So this is your first year playing fantasy football. You’ve already drafted your team, and you’ve had a couple weeks to sit back and watch your players tear it up on the field.
But maybe one of your players went down with an injury. Maybe you’ve already lost one week, and are panicking over whether or not your team can go the distance. Or maybe that competitive streak you never knew you had is making you want to cram a loss down Jim’s gullet this week because he won’t shut up about how good his team is.
Well here are some tips that could help overcome any early stumbling blocks, take you to the fantasy promised land or at least get Jim to shut his fat mouth.
The first thing to remember is championships are never won at the draft.
Using the waiver wire or trading with another team to pick up or drop players can make all the difference in the world.
The waiver wire is essentially a system where teams are placed in an order to get a chance at picking up a free agent player. If you want a specific player, you submit a claim. Once the deadline for waivers comes (in my league it’s Wednesday), as long as no one higher than you on the waiver wire wants that player, he’s yours. Though once you claim a player, you get sent to the bottom of the waiver wire. Of course, if you’re really savvy about who you’re looking to pick up, you could wait until waivers are over and grab a free agent without using your waiver position.

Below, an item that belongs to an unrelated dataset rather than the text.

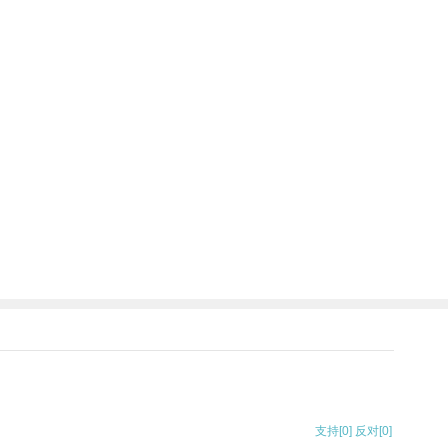
支持
[0]
反对
[0]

Trades can be trickier to pull off. It takes two to trade. So not only does any trade offer you make have to seem fair to you, it also has to seem fair to the other owner. Which means you have to account for any biases they may have about said player. You can try to “buy low” on a player if they’ve been having a rough couple of weeks, but eventually will rebound. Or if you have a player that’s doing great, but you expect them to come crashing back down to earth you can try to “sell high”. Or, if your league has a sucker, you can just try taking their best players for a song.
Ok, so now you’ve got the players you want, but maybe you’re torn between two or three player to start this week. Here’s some things you want to look for in order to make your best guess at playing the right players.
This could possibly be the most important factor in making your decision. The saying goes “volume is king” and that mantra has helped people win their leagues for years. The more times your player gets the ball, the better opportunities he has to get you points. Plain and simple.
For Wide Receivers, the key factors are “targets” and “receptions”. For Running Backs, it’s “carries” as well as targets and receptions.
Keep in mind that the game script, or situation, can affect the workload of some players. For example, if a Running Back doesn’t normally catch passes, and his team is down late in the game, he’s less likely to get the ball. Or if a Wide Receiver’s team is up big, they’ll probably run the ball a lot and the receiver isn’t going to see as many passes go his way.
Most experts will tell you that playing against the right defensive matchup is nearly pointless. I disagree, and consider the matchup a great tiebreaker between two players you’re considering on starting.
A player’s odds of having a good game against an elite defense (this year’s Chicago Bears), are less than they would be against a horrible defense (this year’s Miami Dolphins).
Sounds like common sense? I think so too. Sometimes, it’s best not to overthink it.
This is probably the most involved thing to factor, and would be best served for the people who want to make Jim eat crow. This could also be considered an in depth assessment of your defensive matchups, as well as your player’s workload.
Do the defenses you have to worry about this week play better against the pass than the run? Or vice versa? Do they have any new injuries that open up a better opportunity for your player? Does their best Cornerback shadow receivers, or only play one side of the field?
How about your players, specifically? Do they run the ball AND catch passes? Do they perform better in the slot, or out wide? Did their Quarterback go down with an injury, and the backup prefers to look in another direction when throwing the ball?
What’s the weather like? Is it torrential rain? How does your player perform in the cold? What kind of music do they listen to while warming up? What did they have for breakfast?
Ok, those last two were just me, screwing around. But if you really, truly want to make the best guess as to who to start, there’s a good bit of homework to do.
There are two things to remember that are more important than anything I’ve mentioned so far;
First, you’re still making a guess. Nothing is guaranteed. Players can get injured mid game and completely shatter your hopes and dreams. Players can also defy the odds and have a great game or a horrible game. Sometimes, no matter how much homework you do, there’s no way to predict those things.
Second, HAVE FUN! Dont take this too seriously. Set your lineup, and watch the games. Invite your friends over, order some wings, have a beer (if you’re old enough), and enjoy each other’s company. If all you’re going to do is stress about winning that week, you might just be your own league’s “Jim”.